▶ [Goal of the exercise]:
Would you go through the records below and copy each line with the string "rstn"?

╭─ Source data

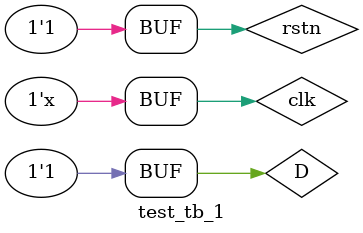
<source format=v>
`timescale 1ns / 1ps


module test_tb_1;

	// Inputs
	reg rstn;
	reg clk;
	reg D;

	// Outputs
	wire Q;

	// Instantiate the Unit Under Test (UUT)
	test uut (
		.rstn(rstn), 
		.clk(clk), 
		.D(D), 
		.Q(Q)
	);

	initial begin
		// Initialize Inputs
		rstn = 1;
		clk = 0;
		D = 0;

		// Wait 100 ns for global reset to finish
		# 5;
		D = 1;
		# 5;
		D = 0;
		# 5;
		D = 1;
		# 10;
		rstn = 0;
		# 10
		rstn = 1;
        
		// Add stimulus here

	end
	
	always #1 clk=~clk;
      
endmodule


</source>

╰─

▶ [Written solution]:
	reg rstn;
		.rstn(rstn), 
		rstn = 1;
		rstn = 0;
		rstn = 1;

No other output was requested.